Смерти вообще-то Светка не боялась. Особенно сегодня, когда было четко: к утру умрет. Но одинокая смерть в оболочке Марго – жуть, жуть подумать.
А страшный всего, поняла Светка, было то, что никто так и не узнал, каким изумительным человеком была Марго – возвышенная, самоотверженная душа. Милая больная Марго со своей старомодной деликатностью, нелепыми фантазиями, какие посещали некогда провинциальных гимназисток, со своей выдуманной жизнью, где неустроенность, одиночество растворялись в пенящемся настое воображения.
Тут мы забежали вперед, не успев еще и познакомить толком читателя с нашей Марго. Только Светке она была ведома, только Светка имела доступ в Маргошину оболочку.
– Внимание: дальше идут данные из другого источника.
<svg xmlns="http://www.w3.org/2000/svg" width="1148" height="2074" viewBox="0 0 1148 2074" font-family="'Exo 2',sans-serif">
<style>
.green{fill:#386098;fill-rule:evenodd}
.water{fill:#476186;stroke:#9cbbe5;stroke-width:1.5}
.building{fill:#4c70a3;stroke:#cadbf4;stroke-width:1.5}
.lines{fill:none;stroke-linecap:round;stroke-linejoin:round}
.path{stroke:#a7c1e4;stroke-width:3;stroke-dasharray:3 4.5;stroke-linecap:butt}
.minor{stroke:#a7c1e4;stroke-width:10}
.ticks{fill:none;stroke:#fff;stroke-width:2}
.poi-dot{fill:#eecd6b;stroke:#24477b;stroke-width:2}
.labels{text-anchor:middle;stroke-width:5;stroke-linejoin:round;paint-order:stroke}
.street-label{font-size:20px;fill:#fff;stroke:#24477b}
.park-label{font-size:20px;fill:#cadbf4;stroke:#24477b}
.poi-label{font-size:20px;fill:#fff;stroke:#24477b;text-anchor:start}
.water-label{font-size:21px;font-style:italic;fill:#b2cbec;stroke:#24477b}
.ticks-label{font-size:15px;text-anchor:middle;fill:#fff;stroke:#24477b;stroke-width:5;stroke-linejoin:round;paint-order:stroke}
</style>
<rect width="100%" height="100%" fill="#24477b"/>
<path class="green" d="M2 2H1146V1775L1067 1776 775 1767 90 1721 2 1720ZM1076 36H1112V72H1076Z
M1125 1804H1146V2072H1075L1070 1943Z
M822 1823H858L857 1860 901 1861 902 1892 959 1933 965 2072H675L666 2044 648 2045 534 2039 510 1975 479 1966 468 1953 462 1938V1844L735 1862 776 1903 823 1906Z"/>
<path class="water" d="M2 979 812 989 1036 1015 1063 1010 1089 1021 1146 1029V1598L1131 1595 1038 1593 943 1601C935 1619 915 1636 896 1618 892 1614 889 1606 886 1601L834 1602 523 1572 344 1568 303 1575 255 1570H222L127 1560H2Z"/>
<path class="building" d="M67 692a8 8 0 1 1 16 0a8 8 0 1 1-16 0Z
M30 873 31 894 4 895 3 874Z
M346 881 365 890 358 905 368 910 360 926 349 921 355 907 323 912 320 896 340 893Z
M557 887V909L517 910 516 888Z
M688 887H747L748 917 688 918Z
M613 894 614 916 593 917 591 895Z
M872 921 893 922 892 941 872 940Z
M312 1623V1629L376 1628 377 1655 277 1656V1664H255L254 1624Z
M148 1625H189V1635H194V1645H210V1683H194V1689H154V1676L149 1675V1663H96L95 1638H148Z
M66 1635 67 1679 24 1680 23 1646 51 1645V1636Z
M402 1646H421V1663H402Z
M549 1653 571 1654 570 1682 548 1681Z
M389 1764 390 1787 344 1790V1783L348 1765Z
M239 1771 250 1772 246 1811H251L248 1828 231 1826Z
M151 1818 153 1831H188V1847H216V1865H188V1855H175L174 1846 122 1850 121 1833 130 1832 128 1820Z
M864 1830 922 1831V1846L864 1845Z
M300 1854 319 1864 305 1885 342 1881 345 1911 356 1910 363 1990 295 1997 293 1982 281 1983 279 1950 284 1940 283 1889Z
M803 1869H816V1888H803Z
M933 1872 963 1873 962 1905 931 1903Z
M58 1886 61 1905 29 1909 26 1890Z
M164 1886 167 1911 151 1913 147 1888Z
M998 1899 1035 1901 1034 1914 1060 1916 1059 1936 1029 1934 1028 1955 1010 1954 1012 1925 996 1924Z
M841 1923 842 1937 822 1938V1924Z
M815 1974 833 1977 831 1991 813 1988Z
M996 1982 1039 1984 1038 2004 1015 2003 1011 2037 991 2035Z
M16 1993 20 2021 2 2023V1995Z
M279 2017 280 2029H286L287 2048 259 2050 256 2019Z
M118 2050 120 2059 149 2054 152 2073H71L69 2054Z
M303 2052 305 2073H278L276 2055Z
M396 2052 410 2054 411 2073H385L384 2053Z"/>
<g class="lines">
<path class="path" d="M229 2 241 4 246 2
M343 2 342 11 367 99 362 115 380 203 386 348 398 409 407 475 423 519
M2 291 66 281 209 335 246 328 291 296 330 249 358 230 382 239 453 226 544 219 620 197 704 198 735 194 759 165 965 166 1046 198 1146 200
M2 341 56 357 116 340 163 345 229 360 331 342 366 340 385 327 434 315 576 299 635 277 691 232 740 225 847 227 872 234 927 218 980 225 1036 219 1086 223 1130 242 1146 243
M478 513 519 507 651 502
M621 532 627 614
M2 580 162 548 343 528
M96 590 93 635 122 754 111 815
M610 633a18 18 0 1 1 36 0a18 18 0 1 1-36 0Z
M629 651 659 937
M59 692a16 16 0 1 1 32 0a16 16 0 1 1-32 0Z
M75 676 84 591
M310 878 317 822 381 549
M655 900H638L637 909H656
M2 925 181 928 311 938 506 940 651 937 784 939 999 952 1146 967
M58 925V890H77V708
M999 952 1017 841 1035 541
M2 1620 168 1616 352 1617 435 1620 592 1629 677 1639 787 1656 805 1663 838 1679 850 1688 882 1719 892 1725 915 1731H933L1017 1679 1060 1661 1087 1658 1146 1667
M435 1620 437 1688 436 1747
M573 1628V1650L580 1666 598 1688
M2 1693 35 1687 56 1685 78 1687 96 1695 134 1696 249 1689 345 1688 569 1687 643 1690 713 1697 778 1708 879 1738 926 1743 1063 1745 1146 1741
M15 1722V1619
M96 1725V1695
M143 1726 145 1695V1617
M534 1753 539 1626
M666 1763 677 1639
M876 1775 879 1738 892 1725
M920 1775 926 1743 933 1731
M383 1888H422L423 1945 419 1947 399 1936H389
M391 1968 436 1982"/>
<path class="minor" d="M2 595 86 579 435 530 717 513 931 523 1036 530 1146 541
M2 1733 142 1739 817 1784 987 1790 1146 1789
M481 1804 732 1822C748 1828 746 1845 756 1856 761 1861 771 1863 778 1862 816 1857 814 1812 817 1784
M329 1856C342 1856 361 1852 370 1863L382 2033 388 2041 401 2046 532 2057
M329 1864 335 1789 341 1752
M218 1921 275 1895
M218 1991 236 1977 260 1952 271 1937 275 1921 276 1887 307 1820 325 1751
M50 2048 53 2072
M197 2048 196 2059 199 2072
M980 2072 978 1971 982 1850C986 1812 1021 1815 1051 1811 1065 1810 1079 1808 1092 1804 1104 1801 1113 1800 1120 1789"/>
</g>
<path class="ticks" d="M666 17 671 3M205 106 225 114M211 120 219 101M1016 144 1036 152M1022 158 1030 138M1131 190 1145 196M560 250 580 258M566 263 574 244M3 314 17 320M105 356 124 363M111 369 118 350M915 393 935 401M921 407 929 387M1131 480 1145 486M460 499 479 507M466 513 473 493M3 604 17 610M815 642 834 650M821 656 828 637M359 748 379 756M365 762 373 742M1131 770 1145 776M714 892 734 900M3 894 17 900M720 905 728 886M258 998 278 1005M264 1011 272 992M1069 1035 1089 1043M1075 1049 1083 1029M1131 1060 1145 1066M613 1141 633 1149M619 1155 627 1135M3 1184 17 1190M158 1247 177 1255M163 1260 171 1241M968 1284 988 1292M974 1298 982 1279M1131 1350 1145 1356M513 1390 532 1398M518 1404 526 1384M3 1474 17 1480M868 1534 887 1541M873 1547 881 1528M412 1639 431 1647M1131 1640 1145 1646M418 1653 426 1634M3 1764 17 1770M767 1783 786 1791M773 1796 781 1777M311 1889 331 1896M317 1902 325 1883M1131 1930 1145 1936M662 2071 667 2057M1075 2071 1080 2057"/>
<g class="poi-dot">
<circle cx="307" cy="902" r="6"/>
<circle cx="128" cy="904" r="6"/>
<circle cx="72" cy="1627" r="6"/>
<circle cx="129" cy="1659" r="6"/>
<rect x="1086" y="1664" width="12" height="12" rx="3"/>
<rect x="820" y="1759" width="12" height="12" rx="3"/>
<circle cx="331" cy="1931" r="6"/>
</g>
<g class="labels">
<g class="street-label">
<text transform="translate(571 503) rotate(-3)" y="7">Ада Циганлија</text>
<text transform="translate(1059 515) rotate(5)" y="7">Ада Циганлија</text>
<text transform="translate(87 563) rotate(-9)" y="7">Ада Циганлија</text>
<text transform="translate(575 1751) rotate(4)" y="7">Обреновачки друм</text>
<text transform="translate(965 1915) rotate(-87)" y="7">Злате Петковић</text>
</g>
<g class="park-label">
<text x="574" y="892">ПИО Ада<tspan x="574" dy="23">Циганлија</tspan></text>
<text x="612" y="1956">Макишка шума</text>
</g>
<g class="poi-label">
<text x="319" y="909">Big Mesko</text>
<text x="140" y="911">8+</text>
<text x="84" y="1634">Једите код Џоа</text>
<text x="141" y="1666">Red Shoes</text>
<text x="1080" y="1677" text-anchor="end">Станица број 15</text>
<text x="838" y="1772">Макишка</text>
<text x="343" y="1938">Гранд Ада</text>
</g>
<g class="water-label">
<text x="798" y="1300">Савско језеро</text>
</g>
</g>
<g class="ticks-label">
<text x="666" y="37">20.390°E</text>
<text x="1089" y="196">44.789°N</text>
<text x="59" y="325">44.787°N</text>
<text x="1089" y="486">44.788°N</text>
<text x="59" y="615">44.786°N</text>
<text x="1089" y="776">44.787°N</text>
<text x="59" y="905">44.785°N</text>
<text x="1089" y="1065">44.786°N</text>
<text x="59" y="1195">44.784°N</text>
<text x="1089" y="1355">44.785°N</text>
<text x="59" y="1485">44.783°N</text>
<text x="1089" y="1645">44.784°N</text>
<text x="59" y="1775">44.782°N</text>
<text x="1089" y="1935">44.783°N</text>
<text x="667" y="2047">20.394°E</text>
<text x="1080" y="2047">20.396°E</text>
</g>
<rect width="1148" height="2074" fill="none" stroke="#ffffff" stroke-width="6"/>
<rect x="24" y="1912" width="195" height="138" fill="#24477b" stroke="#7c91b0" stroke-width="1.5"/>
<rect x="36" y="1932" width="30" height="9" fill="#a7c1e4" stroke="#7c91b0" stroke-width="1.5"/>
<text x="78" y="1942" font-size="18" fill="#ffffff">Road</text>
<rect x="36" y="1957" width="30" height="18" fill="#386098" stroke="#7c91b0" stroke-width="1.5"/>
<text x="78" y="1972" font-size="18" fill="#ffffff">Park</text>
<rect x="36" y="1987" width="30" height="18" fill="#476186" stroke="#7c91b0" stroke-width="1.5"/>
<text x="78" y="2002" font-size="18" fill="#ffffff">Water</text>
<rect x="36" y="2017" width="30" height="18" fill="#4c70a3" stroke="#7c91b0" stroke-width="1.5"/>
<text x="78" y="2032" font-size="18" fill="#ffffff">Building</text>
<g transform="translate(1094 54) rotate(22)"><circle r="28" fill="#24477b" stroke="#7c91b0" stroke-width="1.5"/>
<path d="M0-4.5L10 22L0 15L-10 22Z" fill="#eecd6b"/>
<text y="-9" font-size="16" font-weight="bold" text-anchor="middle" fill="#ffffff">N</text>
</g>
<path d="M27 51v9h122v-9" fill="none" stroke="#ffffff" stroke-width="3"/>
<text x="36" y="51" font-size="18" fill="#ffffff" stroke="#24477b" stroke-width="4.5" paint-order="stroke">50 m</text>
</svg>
Марго жила фантазиями. Именно воображение рисовало ей желанное, на обычную ее жизнь непохожее.
Скажем, Люська-Цыганка тоже свою жизнь обрисовывала такой, какой сроду та не была. Но Люська просто-напросто врала.
Не потому врала, что лжива была. Хотелось человеку, чтобы все, да и сама она в том числе, верили, будто лучше она, завлекательней, что судьба у нее не скучная, как коридор без дверей.
А вот Светка и врать не умела, и на всякие там фантазии ее не вело. Да и ни к чему они ей, дай Бог с живыми-то заботами управиться. Со Светкой, как уже указано,
Так и творились на кухне эти воплощения. Светка являлась сама себе, как Райкин в карусели миниатюр, в разных обликах. То Виолеткой, то Швачкиным, то Марго.